St John Paul II and Benedict XVI also often referred to works by the Supreme Poet and often quoted him. In my first Encyclical, Lumen Fidei, I also chose to draw on the immense heritage of images, symbols, values constructed by Dante’s work. To describe the light of faith, a light to be rediscovered and to be found once again so that it may illuminate all of human existence, I used the Poet’s evocative words who described it as “spark, which then becomes a burning flame and like a heavenly star within me glimmers” (n. 4; cf. Paradiso XXIV, 145-147).

On the Vigil of the Extraordinary Jubilee of Mercy, which will open on 8 December 50 years after the conclusion of the Second Vatican Council, I sincerely hope that the celebration of the 750th anniversary of Dante’s birth, like that of the seventh centenary of his death in 2021, may make the figure of Alighieri and his work understood and appreciated again, to accompany us on our personal and community journey. In fact the Comedy can be read as a great itinerary, rather as a true pilgrimage, both personal and interior, as well as communal, ecclesial, social and historic. It represents the paradigm of every authentic voyage in which humanity is called to leave behind what Dante calls “the little patch of earth that makes us here so fierce” (Par. XXII, 151) in order to reach a new condition, marked by harmony, peace and happiness. This is the horizon of all authentic humanism.

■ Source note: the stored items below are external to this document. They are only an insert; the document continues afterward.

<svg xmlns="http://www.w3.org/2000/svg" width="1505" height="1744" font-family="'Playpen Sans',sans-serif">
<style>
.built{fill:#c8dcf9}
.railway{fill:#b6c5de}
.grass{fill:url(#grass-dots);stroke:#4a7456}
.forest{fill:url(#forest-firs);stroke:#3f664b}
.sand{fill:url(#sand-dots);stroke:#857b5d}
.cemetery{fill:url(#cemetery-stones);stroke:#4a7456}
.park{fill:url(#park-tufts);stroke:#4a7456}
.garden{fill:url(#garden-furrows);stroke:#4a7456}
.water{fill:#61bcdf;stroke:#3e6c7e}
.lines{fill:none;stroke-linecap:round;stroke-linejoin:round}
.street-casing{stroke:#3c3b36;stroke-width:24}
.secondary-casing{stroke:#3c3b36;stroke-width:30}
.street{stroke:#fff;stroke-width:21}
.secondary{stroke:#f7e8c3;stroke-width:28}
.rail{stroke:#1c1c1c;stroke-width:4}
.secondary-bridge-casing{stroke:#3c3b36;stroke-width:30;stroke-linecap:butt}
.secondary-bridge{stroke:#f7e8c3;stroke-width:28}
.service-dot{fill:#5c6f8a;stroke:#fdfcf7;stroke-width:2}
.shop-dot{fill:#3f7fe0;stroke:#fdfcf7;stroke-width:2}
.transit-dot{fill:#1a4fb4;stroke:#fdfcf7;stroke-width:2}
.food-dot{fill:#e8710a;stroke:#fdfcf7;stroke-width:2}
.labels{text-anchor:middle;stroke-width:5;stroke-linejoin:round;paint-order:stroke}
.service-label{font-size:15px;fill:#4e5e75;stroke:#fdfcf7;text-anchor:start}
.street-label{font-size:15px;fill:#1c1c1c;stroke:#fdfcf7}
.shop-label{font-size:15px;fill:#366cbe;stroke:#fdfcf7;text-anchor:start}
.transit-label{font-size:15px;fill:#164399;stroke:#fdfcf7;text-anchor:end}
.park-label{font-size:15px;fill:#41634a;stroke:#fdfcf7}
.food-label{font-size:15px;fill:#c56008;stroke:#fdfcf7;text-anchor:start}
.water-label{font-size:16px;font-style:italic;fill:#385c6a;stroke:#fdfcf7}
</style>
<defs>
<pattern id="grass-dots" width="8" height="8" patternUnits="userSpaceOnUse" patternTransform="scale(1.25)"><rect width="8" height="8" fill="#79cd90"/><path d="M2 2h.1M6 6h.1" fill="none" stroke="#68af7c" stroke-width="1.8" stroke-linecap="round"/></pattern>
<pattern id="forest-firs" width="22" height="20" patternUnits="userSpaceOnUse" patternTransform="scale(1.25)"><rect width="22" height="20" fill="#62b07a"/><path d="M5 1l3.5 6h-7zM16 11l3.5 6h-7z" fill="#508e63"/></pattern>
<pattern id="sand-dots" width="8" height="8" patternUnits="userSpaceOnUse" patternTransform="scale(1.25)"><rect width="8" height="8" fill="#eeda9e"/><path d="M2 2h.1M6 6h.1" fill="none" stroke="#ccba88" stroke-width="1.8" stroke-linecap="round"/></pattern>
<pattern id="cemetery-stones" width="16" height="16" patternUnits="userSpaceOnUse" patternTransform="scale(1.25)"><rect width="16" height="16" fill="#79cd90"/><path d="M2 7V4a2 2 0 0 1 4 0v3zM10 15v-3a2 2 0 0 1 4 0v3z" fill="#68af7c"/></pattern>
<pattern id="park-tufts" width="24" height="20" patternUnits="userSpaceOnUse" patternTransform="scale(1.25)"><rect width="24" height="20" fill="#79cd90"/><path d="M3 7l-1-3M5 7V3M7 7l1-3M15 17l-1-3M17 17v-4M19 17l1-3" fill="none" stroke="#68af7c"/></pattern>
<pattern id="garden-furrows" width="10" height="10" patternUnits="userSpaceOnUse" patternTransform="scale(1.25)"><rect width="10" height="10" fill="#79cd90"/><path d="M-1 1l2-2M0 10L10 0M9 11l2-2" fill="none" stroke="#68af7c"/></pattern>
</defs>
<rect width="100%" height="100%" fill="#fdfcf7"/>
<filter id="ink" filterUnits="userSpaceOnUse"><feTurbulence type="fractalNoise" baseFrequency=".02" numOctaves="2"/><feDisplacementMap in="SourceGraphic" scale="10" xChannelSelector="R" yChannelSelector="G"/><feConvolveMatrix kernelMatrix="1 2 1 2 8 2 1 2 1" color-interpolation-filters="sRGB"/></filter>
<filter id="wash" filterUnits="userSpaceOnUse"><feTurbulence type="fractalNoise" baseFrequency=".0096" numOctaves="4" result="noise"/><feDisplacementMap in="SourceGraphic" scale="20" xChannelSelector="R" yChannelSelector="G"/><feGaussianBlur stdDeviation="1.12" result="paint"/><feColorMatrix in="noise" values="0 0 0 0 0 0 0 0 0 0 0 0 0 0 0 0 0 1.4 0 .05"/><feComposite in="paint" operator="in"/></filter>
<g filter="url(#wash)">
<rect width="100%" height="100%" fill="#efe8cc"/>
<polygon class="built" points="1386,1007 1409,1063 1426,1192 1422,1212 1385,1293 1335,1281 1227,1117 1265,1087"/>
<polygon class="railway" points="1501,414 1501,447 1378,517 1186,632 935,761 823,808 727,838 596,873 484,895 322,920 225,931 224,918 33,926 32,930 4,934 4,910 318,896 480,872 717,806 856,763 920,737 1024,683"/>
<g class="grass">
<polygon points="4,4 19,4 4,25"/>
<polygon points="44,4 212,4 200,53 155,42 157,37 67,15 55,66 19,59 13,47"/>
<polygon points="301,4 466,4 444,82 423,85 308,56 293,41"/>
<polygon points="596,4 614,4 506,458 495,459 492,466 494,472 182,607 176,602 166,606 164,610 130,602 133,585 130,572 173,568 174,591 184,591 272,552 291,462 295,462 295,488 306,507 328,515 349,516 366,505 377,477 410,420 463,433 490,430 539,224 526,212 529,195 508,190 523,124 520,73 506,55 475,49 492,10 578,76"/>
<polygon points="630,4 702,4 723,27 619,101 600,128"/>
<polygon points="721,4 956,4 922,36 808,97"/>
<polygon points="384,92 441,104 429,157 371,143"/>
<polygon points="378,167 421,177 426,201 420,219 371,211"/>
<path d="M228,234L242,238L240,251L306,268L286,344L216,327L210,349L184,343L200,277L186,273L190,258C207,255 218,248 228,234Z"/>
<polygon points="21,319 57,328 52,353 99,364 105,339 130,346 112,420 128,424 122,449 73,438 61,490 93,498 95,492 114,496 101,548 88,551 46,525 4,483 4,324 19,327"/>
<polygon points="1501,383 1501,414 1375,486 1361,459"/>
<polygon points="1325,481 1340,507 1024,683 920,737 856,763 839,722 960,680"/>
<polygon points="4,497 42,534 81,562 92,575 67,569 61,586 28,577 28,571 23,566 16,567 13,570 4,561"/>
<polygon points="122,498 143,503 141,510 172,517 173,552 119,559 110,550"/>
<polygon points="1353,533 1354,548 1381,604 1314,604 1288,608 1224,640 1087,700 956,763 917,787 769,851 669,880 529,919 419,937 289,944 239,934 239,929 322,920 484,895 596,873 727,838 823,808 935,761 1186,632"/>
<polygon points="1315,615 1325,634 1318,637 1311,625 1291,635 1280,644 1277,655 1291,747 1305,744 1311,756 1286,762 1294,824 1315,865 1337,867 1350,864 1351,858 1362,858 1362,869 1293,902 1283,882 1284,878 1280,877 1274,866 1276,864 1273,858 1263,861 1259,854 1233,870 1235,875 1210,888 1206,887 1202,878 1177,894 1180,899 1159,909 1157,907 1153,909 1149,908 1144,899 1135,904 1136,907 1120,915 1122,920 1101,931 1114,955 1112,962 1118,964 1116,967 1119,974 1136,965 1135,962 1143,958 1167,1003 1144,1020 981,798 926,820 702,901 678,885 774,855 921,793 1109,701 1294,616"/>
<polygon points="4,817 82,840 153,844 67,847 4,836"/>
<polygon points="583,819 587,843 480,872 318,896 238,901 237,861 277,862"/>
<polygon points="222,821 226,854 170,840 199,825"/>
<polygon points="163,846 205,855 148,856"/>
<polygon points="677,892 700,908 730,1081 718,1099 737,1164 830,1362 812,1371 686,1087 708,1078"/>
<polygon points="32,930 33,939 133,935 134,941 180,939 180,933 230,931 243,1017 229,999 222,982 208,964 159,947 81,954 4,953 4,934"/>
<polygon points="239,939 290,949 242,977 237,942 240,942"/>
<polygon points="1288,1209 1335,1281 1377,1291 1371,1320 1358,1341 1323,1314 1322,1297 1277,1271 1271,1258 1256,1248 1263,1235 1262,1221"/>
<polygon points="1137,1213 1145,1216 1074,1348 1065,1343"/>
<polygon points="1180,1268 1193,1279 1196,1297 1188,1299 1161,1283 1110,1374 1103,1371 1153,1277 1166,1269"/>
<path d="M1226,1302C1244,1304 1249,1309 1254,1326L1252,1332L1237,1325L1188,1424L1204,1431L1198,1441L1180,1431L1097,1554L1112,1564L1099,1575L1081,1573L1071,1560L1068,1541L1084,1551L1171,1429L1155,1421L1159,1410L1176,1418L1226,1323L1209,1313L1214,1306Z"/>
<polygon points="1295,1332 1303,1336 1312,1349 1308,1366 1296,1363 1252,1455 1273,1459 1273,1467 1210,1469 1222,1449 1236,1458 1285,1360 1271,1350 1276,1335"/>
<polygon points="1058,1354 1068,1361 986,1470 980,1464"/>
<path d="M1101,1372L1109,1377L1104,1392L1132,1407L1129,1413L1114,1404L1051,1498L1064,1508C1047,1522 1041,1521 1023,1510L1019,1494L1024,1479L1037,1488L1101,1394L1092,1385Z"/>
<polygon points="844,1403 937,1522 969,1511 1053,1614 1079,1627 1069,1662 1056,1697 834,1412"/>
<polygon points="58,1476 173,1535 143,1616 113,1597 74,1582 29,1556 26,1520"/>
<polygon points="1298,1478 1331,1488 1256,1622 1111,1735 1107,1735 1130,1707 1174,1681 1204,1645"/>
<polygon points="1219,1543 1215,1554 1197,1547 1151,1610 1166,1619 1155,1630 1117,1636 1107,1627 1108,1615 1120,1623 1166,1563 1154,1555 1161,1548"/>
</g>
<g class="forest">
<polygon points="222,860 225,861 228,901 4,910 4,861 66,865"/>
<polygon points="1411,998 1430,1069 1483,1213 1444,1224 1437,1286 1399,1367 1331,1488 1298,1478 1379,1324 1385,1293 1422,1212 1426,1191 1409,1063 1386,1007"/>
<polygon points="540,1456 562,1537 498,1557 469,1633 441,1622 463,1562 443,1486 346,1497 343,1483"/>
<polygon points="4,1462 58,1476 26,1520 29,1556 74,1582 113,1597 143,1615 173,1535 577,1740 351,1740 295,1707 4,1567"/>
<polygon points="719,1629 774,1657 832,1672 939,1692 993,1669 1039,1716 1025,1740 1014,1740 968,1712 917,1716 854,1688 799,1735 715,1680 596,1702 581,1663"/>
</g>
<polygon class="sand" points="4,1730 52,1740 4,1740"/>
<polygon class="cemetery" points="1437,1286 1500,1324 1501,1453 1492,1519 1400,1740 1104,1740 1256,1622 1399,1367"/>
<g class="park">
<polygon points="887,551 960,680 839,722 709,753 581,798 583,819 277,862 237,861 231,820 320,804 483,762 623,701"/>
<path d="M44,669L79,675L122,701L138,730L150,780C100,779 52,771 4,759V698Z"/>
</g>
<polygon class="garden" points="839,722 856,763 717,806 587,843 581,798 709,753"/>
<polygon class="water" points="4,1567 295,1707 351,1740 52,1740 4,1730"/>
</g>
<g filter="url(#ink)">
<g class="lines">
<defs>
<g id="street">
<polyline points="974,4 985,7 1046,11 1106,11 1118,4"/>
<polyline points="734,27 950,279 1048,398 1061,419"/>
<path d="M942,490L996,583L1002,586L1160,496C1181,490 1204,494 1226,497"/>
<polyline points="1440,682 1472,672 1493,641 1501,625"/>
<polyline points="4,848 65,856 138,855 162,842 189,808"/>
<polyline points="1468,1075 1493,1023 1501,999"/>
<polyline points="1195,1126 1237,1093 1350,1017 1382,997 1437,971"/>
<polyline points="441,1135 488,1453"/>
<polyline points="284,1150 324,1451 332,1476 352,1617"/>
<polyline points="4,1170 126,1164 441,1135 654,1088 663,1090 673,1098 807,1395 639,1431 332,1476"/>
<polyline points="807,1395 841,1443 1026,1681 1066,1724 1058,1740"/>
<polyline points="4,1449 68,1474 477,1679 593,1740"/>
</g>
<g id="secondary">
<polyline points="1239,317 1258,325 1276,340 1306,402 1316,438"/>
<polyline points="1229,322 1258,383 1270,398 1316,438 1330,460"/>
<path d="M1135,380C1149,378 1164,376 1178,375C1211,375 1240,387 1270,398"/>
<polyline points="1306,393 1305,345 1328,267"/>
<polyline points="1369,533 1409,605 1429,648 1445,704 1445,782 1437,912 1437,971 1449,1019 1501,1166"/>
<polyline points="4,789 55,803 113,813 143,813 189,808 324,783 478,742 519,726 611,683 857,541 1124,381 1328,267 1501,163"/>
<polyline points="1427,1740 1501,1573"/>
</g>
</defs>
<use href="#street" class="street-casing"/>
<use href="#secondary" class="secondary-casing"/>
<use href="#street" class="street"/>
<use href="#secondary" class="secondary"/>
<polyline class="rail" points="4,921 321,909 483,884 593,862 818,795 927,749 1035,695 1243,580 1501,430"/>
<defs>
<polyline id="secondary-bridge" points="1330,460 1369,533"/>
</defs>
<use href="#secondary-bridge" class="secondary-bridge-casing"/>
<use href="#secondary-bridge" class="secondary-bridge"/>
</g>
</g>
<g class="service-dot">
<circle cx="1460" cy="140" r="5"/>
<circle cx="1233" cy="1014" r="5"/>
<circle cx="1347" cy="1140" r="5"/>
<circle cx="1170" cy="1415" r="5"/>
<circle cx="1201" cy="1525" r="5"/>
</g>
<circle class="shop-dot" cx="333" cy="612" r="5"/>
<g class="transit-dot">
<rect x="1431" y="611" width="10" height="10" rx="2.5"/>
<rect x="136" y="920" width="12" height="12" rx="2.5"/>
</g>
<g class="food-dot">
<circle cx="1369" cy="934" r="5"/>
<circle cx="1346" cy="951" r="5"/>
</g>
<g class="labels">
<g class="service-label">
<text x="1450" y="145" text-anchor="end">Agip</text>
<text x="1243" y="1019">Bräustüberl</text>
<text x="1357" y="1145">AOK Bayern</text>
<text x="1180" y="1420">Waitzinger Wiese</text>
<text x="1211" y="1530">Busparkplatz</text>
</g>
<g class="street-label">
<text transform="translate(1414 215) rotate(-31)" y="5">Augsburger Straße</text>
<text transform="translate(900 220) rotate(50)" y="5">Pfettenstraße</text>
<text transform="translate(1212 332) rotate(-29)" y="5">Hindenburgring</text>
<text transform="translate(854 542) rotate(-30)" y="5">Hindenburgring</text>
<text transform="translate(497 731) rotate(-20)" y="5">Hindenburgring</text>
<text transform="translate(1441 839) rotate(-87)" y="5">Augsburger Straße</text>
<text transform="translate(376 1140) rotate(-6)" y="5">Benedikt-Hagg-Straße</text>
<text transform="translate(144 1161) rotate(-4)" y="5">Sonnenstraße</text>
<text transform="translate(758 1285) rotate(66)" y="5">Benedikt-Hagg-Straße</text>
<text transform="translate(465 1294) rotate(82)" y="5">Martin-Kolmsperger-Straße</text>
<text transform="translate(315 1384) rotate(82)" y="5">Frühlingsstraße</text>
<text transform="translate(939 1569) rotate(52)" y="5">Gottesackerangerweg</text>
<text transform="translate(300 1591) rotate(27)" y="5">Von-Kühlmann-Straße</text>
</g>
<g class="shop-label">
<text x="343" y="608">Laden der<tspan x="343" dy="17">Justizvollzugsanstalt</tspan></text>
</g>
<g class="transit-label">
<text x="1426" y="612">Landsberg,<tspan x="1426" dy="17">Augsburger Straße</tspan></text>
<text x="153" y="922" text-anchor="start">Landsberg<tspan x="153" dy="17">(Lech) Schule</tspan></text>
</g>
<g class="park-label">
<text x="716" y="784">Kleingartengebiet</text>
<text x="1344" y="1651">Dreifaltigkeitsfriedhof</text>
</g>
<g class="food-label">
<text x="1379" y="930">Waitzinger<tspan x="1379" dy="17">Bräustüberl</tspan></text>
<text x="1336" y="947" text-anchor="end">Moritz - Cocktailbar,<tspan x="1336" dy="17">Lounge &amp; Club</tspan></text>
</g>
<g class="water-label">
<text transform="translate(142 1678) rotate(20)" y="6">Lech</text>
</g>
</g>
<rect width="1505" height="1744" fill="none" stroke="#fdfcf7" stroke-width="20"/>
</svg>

Dante is therefore a prophet of hope, a herald of humanity’s possible redemption and liberation, of profound change in every man and woman, of all of humanity. He invites us to regain the lost and obscured meaning of our human journey and to hope to see again the bright horizon which shines in the full dignity of the human person. Honouring Dante Alighieri, as Paul VI previously invited us to do, we can be enriched by his experience to pass through the many dark woods still widespread in our land and to complete happily our pilgrimage through history in order to arrive at the goal dreamt of and yearned for by every man and woman: “the Love that moves the sun and all the other stars” (Par. XXXIII, 145).